1. The "what the hell is wrong with my leg" trainwreck Q&A I've been playing for the last week was abruptly halted yesterday with a diagnosis: partially torn soleus. The soleus is the big calf muscle that lives inside of the outer calf muscles and runs up the back/inside of your lower leg. I came home and googled it and every single symptom, every single one fits, it all just clunked into place. The symptoms of a gradual tear due to overuse or tightness, the pre-tear symptoms, all the various places my leg has hurt since this all happened, everything. Essentially the tightness in my shins that was caused by all my gait changes was exacerbated by my failure to transition into my Newtons properly along with an increase in running volume (NOT intensity), and eventually that tightness turned into a tear which grew until I couldn't run anymore. Hindsight is such a bitch.

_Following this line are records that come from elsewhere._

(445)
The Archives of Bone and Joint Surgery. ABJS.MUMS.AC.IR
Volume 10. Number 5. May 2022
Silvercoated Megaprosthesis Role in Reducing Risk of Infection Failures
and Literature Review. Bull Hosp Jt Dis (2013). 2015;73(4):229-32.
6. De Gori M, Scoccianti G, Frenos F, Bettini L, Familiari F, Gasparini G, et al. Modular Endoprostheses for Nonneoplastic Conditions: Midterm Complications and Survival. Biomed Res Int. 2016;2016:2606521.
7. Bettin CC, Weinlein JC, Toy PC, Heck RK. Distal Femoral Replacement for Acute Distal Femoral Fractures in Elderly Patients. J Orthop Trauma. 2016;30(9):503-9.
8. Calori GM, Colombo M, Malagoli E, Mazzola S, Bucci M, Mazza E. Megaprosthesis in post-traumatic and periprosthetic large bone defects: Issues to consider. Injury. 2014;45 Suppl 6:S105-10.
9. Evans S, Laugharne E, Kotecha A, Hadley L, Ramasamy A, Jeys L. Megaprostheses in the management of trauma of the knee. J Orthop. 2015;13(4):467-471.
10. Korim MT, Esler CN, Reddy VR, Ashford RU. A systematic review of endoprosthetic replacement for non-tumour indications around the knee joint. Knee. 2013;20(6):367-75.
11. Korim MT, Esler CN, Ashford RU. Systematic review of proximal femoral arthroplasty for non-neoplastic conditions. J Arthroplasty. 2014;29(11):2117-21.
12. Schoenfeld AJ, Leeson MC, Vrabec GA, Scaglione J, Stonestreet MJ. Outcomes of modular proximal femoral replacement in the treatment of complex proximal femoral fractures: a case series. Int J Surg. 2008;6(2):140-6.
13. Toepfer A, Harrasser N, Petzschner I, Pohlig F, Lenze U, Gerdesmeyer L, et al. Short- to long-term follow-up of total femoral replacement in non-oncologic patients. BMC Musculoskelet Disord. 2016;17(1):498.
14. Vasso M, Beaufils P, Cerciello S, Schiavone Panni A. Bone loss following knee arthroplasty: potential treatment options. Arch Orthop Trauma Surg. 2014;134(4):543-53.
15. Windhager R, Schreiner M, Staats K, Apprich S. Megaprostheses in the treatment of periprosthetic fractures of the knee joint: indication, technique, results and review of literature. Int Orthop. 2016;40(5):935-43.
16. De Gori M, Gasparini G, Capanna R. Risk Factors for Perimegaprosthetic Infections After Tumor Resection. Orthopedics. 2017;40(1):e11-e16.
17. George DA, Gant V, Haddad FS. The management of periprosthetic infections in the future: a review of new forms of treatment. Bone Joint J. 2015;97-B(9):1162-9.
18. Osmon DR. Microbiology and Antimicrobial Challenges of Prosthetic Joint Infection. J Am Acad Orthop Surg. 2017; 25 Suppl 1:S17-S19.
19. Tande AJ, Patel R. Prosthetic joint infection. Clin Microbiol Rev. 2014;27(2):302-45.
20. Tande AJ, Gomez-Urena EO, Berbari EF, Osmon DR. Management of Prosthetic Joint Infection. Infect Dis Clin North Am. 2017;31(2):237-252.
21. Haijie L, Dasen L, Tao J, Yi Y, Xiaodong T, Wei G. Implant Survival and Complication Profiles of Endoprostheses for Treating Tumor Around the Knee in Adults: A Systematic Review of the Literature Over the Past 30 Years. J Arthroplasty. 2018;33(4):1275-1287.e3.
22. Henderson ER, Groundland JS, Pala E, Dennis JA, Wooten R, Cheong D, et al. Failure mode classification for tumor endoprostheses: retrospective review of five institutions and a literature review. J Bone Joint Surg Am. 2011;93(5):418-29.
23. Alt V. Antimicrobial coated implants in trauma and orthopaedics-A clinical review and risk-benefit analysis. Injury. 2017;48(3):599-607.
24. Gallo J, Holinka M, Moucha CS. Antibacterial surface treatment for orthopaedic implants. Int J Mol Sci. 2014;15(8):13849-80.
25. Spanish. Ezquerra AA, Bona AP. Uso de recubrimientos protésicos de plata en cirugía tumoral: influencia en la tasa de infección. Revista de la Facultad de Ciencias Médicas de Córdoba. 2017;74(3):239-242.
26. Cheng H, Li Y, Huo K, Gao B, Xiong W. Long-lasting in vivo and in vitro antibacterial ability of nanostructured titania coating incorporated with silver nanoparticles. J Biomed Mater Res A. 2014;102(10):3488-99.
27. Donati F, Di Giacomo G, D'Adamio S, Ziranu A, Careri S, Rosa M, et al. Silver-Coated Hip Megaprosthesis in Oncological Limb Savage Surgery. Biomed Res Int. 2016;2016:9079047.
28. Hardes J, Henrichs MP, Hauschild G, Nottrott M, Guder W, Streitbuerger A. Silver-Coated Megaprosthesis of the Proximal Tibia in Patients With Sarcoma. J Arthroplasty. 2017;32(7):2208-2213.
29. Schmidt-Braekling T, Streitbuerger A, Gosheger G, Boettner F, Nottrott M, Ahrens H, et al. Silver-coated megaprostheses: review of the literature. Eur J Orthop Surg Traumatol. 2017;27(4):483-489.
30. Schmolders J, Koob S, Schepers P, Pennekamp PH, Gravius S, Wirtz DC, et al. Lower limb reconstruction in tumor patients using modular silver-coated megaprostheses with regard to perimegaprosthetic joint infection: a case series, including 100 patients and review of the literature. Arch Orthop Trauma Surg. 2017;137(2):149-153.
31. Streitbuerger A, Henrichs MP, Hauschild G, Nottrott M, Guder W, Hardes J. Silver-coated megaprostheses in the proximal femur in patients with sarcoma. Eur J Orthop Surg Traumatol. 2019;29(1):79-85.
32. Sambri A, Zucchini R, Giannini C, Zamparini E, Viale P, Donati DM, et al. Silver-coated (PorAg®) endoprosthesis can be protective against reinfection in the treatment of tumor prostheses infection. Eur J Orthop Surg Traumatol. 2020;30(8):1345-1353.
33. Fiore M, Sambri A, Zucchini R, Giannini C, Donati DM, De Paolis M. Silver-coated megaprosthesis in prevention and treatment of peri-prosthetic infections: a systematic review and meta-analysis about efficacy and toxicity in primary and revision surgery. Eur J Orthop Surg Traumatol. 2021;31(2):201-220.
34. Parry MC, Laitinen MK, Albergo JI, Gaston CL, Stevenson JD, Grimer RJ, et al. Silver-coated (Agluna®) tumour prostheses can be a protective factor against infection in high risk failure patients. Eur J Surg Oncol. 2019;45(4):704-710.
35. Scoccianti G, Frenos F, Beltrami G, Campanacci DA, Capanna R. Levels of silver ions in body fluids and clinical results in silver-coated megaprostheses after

2. My PT is overjoyed about the diagnosis because it finally all makes sense. He said that the tear was what caused all the inflammation in my outer calf muscles, which he broke up last week and caused all that sweet bruising. Now that the outer calf muscles are no longer swollen and ridiculously inflamed, he could feel the knot of scar tissue surrounding the tear. And nothing to do with a knot of scar tissue except rip it apart with the Graston tools. It caused the kind of pain where I can no longer be tense and pull away but instead can do nothing but just give up and succumb and let it wash over me. However, when he was done, I got up and could walk around without the pain shooting up from my heel for the first time since this mess happened. It feels like he ripped my calf muscle in half - which he sort of did - and I'm rocking a pretty serious pimp limp. But it also feels better, it's hard to explain how I can be in some pretty serious post-Graston pain AND feel better, but I feel like it's healing, like he did good work and now all the inflammation and scar tissue and crap just needs to be washed away so the muscle can heal.

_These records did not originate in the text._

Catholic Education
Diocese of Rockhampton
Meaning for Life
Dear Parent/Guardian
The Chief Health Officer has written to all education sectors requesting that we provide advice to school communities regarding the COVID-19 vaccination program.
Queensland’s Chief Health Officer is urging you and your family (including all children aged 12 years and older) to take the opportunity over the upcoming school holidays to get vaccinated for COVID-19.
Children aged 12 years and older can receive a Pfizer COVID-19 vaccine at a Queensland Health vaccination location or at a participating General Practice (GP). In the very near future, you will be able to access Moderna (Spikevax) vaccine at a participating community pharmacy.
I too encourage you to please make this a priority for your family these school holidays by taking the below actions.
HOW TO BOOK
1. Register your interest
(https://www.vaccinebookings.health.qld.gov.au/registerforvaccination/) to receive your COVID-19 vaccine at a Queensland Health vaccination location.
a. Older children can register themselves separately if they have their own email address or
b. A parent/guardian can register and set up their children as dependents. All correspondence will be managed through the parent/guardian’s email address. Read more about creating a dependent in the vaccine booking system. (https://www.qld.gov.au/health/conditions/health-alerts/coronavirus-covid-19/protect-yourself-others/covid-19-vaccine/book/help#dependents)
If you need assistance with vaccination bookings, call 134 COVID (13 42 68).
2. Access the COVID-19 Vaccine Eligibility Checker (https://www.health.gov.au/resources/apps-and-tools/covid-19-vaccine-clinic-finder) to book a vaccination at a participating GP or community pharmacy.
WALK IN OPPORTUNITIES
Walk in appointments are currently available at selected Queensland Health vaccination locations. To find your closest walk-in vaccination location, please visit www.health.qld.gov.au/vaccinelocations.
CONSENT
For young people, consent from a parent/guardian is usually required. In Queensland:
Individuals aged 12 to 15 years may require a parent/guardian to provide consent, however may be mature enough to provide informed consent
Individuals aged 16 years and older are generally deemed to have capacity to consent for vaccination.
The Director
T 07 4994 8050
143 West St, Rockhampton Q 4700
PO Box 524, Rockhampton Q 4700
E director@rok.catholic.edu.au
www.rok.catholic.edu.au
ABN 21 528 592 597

3. I've been trying really hard to not fall in the pit of injury despair about this over the past two weeks. Last year when I injured my back, I literally climbed in bed and ate nothing but Oreos until my girlfriends showed up without warning and dragged me down the street for Thai food and injury tales of their own. It's so tempting, and would be so easy to let it rock my boat, but the lesson I'm trying to teach myself this time around is to not let it fuck with me emotionally. That doesn't mean I haven't had bad moments, that doesn't mean I didn't get off the trainer yesterday morning and throw my bike shoes on the ground because of how mad I was that it hurt to push hard in a low gear, that doesn't mean I didn't start crying in my office when thinking about all the gorgeous weather running I am missing right now. But I'm trying, I'm working really hard to keep a good outlook - not only externally, not only to my friends, not just keeping a brave face on it, but internally as well, really staying calm and breathing.
And the support that has been zinging my way from everywhere has been amazing. It feeds me where I need to feel strong, it reminds me that I'm not alone.
I don't know why either, but I've said before that while I don't really understand why this is my journey, I'm going to own it. In the big picture of my season and even the little picture of the next month, this is a bump in the road. So I'm going to just bump right over it and roll forwards. It really is hard sometimes, to be an easily-injured klutz in a sport that is so hard on the body, but it's who I am now and I'd certainly rather this be my life than watching it pass by from the couch. Sure, I wouldn't have a torn muscle in my stupid leg, but I would have missed out on so much happiness as well, and I'll take it if it means that I get to wring myself dry in the pool and fly down a mountain on a bicycle at 50mph and cross that finish line over and over and over. To the universe: if this is the deal, if these are the trade-offs, than it's worth it. I accept.